## Entries supplied
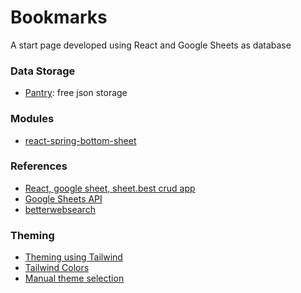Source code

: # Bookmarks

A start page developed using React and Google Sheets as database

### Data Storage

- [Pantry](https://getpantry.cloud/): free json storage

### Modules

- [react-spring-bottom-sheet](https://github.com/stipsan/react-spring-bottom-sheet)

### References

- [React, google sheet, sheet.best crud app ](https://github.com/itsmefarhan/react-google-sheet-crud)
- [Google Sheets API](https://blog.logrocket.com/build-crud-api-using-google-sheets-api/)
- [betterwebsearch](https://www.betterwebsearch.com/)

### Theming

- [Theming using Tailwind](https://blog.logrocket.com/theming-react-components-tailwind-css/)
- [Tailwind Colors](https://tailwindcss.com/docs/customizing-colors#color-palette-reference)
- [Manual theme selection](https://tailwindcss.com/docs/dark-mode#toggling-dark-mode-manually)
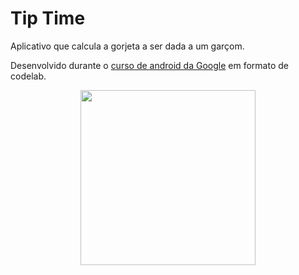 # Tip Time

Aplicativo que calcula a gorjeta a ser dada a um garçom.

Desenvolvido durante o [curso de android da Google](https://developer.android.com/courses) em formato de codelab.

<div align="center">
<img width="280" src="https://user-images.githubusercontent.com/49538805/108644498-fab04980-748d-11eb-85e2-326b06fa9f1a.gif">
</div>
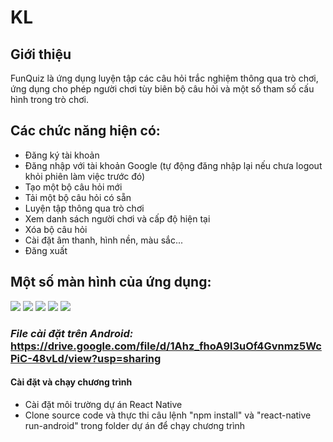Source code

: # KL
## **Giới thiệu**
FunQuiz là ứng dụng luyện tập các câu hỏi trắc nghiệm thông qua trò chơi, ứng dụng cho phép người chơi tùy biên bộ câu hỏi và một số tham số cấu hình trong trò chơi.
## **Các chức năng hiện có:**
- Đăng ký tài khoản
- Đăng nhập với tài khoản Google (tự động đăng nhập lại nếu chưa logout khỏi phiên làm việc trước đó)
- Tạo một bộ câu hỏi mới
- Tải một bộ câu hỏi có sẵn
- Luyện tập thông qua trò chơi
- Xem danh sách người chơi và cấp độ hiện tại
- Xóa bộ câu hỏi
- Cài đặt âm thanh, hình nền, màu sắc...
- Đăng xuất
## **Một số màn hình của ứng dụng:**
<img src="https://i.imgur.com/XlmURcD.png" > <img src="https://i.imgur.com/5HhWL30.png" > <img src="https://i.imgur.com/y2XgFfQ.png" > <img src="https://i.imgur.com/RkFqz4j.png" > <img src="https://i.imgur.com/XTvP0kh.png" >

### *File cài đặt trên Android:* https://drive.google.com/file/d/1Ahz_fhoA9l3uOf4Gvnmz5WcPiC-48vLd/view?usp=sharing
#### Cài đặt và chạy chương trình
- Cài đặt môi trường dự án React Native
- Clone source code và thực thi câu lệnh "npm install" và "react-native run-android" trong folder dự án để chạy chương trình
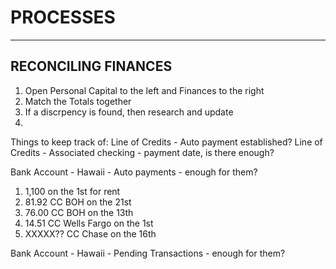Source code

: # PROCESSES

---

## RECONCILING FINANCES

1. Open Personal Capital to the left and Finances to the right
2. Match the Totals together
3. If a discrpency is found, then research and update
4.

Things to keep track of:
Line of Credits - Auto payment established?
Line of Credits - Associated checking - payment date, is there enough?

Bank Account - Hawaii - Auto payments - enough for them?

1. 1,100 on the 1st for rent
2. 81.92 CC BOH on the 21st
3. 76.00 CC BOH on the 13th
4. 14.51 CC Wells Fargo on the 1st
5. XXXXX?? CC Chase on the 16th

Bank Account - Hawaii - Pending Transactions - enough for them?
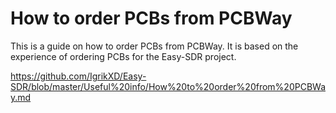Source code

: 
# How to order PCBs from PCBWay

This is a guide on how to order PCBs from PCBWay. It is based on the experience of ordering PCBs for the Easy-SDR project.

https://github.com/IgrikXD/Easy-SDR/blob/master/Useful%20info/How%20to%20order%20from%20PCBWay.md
---
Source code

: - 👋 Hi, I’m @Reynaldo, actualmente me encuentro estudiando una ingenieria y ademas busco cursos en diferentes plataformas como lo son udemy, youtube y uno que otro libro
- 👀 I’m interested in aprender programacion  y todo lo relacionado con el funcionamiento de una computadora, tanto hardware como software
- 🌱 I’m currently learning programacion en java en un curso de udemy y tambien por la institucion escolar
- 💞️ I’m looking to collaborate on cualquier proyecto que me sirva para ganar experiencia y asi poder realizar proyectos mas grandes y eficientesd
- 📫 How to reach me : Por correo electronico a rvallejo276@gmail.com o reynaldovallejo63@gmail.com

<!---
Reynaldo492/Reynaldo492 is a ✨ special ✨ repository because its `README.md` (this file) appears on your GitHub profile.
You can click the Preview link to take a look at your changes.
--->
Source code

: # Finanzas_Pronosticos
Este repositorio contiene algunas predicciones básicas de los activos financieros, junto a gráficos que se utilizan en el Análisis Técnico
---
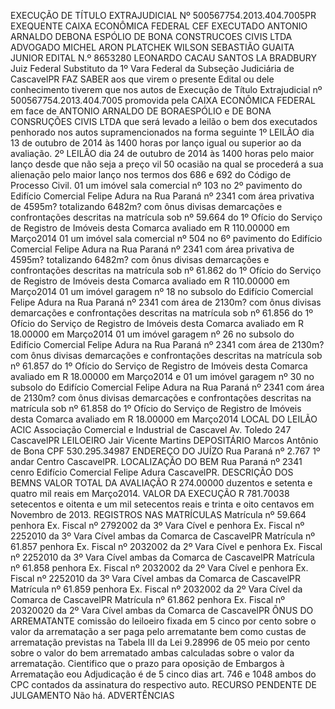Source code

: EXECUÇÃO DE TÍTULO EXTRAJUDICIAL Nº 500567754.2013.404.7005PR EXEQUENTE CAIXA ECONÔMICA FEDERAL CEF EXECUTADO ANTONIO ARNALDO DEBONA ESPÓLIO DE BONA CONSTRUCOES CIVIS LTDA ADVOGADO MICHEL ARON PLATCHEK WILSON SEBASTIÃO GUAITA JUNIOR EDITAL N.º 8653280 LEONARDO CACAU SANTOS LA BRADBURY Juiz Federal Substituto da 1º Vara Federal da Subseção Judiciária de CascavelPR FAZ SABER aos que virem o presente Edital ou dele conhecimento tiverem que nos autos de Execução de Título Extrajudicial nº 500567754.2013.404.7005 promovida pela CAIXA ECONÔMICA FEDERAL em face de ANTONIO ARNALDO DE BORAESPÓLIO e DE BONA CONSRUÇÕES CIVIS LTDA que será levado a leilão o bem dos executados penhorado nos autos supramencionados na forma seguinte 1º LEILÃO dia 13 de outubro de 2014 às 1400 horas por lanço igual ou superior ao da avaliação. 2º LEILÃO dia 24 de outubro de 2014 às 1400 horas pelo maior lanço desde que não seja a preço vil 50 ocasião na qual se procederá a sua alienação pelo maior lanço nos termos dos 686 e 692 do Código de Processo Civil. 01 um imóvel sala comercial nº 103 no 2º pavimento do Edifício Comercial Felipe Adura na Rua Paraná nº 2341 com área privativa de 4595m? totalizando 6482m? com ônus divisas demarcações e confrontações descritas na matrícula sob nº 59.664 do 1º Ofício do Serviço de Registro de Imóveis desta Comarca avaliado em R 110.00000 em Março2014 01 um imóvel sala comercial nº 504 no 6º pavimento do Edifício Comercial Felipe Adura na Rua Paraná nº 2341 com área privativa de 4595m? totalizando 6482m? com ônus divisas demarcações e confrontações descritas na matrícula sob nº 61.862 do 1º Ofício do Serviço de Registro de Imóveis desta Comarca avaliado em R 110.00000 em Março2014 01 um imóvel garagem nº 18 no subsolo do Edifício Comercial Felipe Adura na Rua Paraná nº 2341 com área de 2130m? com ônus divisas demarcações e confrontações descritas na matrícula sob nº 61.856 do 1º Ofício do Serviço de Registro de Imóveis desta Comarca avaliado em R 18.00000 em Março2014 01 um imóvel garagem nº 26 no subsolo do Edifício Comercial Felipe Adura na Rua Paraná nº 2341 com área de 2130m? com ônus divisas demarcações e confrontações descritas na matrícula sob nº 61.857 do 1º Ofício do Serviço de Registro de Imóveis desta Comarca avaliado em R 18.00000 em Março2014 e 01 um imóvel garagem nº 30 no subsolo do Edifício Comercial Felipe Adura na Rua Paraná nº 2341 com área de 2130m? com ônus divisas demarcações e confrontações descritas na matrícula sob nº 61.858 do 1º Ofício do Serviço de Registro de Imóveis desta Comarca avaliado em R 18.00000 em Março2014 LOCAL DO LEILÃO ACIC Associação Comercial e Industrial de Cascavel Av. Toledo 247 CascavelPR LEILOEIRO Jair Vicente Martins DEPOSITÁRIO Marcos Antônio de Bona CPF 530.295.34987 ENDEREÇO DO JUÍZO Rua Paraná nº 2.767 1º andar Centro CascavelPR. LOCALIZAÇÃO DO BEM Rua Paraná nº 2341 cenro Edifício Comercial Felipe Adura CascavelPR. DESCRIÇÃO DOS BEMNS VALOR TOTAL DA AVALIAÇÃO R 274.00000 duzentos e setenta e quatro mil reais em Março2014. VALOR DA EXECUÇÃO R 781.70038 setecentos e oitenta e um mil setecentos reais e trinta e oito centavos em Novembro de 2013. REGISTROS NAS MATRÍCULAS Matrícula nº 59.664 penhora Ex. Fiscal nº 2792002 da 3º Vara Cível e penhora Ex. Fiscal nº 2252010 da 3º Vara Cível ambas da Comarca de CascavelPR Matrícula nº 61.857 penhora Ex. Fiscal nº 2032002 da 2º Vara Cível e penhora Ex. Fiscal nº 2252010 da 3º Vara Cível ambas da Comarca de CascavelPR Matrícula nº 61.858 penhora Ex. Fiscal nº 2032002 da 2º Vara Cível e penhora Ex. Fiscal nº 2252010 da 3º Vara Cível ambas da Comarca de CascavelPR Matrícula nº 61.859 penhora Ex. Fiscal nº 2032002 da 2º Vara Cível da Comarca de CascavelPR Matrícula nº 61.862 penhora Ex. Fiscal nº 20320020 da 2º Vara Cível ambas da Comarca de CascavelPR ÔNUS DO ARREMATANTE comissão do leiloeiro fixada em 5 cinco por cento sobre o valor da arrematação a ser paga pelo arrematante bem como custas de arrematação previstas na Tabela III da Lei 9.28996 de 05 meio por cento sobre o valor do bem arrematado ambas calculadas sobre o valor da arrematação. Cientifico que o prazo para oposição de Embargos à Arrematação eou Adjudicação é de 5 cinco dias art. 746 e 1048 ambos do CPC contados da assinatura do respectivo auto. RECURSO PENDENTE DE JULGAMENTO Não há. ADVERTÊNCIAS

## Task prompt
Convert the lines of the first item, from the line containing "A start page" through the line containing "### Theming", into a Markdown table with the columns Row and Line. Leave out blank lines.

## Answer to this task
| Row | Line |
|---|---|
| 1 | A start page developed using React and Google Sheets as database |
| 2 | ### Data Storage |
| 3 | - [Pantry](https://getpantry.cloud/): free json storage |
| 4 | ### Modules |
| 5 | - [react-spring-bottom-sheet](https://github.com/stipsan/react-spring-bottom-sheet) |
| 6 | ### References |
| 7 | - [React, google sheet, sheet.best crud app ](https://github.com/itsmefarhan/react-google-sheet-crud) |
| 8 | - [Google Sheets API](https://blog.logrocket.com/build-crud-api-using-google-sheets-api/) |
| 9 | - [betterwebsearch](https://www.betterwebsearch.com/) |
| 10 | ### Theming |